Doch was machte den Wald für die Hutung so geeignet? Mit dieser Frage beschäftigt sich ein weiterer Artikel der Serie über die Beiträge zur Geschichte des Ortes und der Umgebung, welche im Waldesruher Tagesboten abgedruckt wird.

Diese Serie erscheint im Rahmen eines geförderten Projektes, welches sich der Erforschung der Waldesruher Geschichtsschreibung verschrieben hat.

Der Wald um Waldesruh war bis zum Beginn des 18. Jahrhunderts noch weiter, dichter und auch dunkler als wir ihn uns heute vorstellen können. Auf dem kraftvollen Waldboden wuchsen eine Vielzahl unterschiedlicher Kräuter, Gräser, Büsche und natürlich auch Bäume.

Im Frühjahr boten die ersten Strahlen der Frühjahrsonne den Kräutern und Gräsern ideale Startbedingungen. So konnte das liebe Vieh bereist tagsüber in den Wald getrieben werden und sich am frischen Grün sattfressen.

Zum Ende des Frühjahres kamen dann die Büsche und Bäume hinzu und boten ebenfalls neben Gras ausreichend Nahrung. Im Herbst und Winter konnten dann Eicheln, Bucheckern, Kastanien und andere Früchte gefüttert werden.

Kleinere Waldwiesen wurden abgemäht und aus dem Gras wurde erfrischendes Bergheu für den Winter. Die Milch der Kühe aus Waldesruh hat über den Winter auch heute noch ein bisschen Kräutergeschmack von diesem Wiesenheu.

Meist zu Beginn des Mai erfolgte ein großer Viehaustrieb. Alle Waldesruher übergaben ihr Vieh zur Hutung an den Gemeindehirten, welcher mit den Tieren in einer großen Prozession in den Wald hinauszog. Dort blieb das Vieh bis zum Herbst und wurde vom Gemeindehirten betreut.

Durch die Nutzung als Hutewald wurden im Wald große an Früchten reiche Bäume geschont. Durch den Verbiss der Tiere konnte sich auch kaum Naturverjüngung auf den Weideflächen bilden.
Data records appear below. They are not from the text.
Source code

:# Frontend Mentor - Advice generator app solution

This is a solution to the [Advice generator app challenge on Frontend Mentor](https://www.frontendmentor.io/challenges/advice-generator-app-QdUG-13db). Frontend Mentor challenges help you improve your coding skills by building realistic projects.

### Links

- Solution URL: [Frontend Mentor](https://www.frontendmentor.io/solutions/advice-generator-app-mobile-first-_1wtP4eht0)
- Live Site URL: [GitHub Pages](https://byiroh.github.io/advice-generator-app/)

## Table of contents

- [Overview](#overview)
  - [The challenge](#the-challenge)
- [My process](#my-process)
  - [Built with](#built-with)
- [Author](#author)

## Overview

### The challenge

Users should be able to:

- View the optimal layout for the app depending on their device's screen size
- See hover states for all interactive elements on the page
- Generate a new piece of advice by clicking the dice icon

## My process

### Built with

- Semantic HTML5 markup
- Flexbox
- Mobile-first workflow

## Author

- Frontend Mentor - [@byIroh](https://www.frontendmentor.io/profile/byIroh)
Die kleinen Bergwiesen wurden durch die Beweidung ebenfalls offen gehalten, so dass sich hier viele seltene Orchideen und andere Pflanzen halten konnten.

Mit dem Beginn der industriellen Entwicklung wurde die Viehhaltung auch in Waldesruh immer unrentabler. Das Amt des Gemeindehirten wurde eingestellt und jeder Waldesruher kümmerte sich nun selbst um seine wenigen Tiere.

Der Wald konnte wieder genügend Naturverjüngung entwickeln. So konnten neben den heute noch zu sehenden mehr als tausendjährigen Mastbäumen auch wieder genügend junge Bäume nachwachsen.

Um die Pflege der Waldwiesen kümmert sich Bauer Heinrich. Seit einigen Jahren wird er dabei von den Forstarbeitern und Förster Grünrock im Rahmen der Pflege des Nationalparkes unterstützt.

Somit legte auch die Nutzung des Waldes als Hutewald einen Grundstein für die Ausweisung des Nationalparkes. Doch wie kam es zur Ausweisung des Nationalparkes? Dies ist wieder eine andere Geschichte, die ihr aber schon kennen dürftet.